Primary Care, HMO Enrollment, and Hospitalization for Ambulatory Care Sensitive Conditions

Abstract
To examine the association of primary care availability, HMO enrollment, and other person and location variables with potentially preventable hospitalization for adults in New York State, compared with other types of hospitalization. Hospital discharges of New York residents in the age group 20-64 hospitalized either in New York or in three contiguous states: New Jersey, Pennsylvania, or Connecticut using 1995 statewide discharge files from the Health care Cost and Utilization Project (HCUP) maintained by the Agency for Health care Research and Quality. A multinomial logit model uses the individual discharge as the unit of analysis. ACS admissions are compared with marker admissions (urgent but non-ACS) and referral sensitive surgeries (more discretionary), controlling for severity of illness. Higher primary care density was associated with a lower likelihood of ACS admission, compared with marker admissions, without increasing referral-sensitive admissions. The study also supports the hypothesis of ACS admissions being less likely for private HMO enrollees than for other insured adults. This result was not found for Medicaid HMO enrollees, even by comparison to other Medicaid enrollees.
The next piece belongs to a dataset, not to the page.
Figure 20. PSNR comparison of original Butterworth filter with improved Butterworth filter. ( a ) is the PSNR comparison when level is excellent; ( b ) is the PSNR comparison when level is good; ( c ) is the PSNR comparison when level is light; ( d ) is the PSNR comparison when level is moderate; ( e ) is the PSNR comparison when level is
A key policy-relevant result is the negative association of primary care physicians per capita with the likelihood of ACS admissions, without an offsetting association with resource costs via referral-sensitive admissions. The method allowed for examining the possible effects of personal and area variables on one type of hospital admission (ACS) by contrast with other specific types of admissions. This type of analysis could be strengthened in several ways for a defined population when better data on individual patients and several time periods are used.